Bio: Prior to joining the faculty of the University of Notre Dame, Scott Emrich obtained a BS in Biology and Computer Science from Loyola College (MD) and a 2007 BCB PhD from Iowa State University after which he won the 2008 Zaffrano Prize for Graduate Research. His research focus remains mostly computational genomics, and he has published over 75 peer-reviewed publications including venues such as Science (4, 2 covers), PNAS (3), Nature and Genome Research.
Scott will also speak at a March 30 seminar for the Computer Science Department at 3:40 p.m in 2019 Morrill Hall. Here is the title and abstract for that presentation:
Integrating diverse data for improved computational genomics
Abstract: Genomics-driven analysis of many important species, which we have called “non-models”, remains challenging. My group is funded by the NIH to computationally leverage newer higher-throughput sequencing and domain expert-provided metadata (biological traits like drug resistance, protein folding, community-sourced data) to tackle problems mostly related to arthropod-borne diseases (e.g., malaria).
For this talk I will focus on updates to our 2016 ACM BCB paper, which has been submitted at the request of the organizers to IEEE/ACM Transactions on Computational Biology and Bioinformatics (TCBB). Previous computational approaches for imputation of missing genotype data have relied on a linear order of markers and a genotype panel, both of which are not common in non-models. We address this limitation with our ADDIT (Accurate Data-Driven Imputation Technique) approach, which is composed of two data integration-focused algorithms: a non-model variant that employs statistical inference, and a model organism variant that better leverages reference data using a supervised learning-based approach. I will show that ADDIT is more accurate, faster and requires less memory than state-of-the art methods using model (human) and non-model (maize, apple, grape) datasets.
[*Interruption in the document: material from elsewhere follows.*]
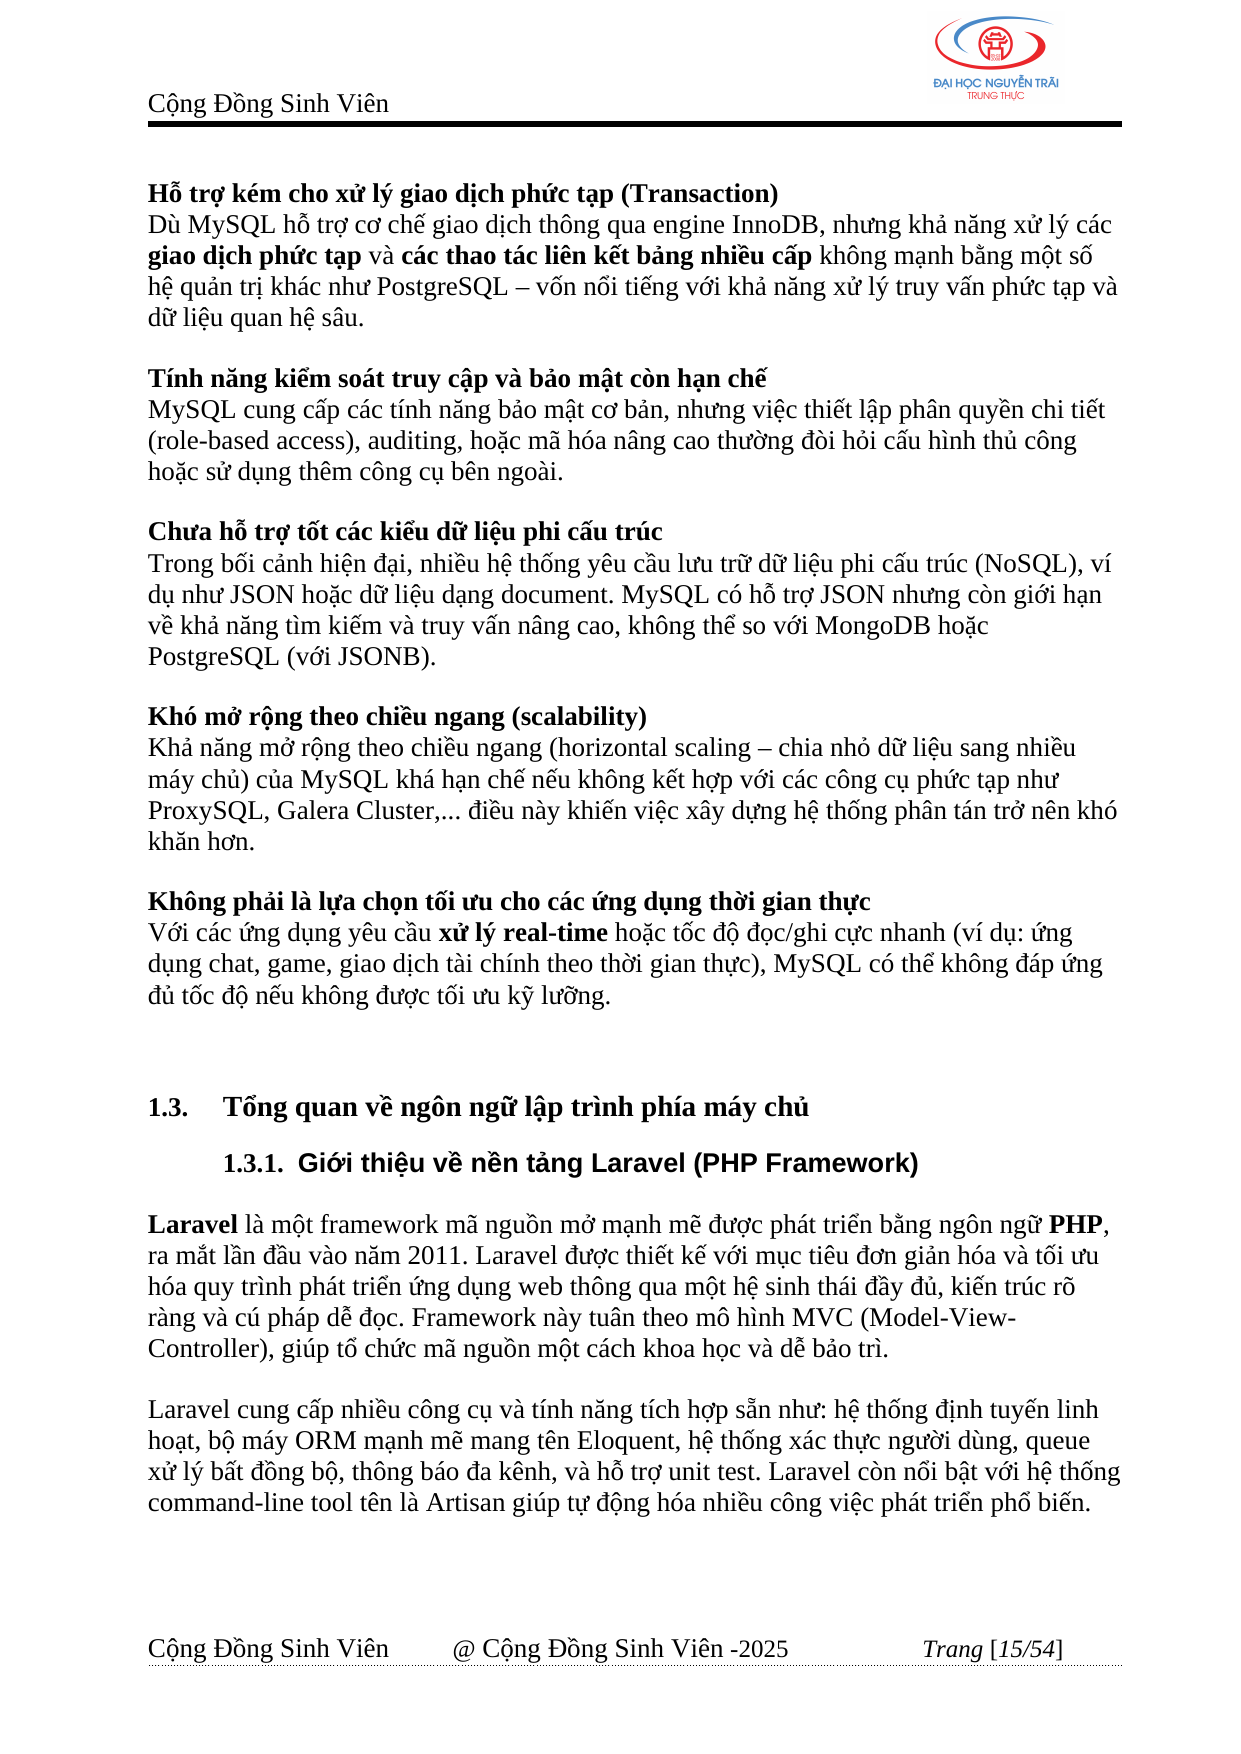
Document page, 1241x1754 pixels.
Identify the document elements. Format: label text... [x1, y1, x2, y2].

I also may present emerging –omics results from three other funded projects, two involving closely related mosquito species complexes (Anopheles funestus and Culex quinquefasciatus) and a new R01 looking at sequence and network patterns linked to protein folding. These methods integrate sequence analysis with graph and sketch-based methods for integrating diverse data types with variable levels of uncertainty.
Sponsors for the BCB Symposium include the Office of Biotechnology, the College of Liberal Arts and Sciences, the College of Agriculture and Life Sciences, the College of Veterinary Medicine, the College of Engineering, the BCB Graduate Program and the Graduate & Professional Students Senate.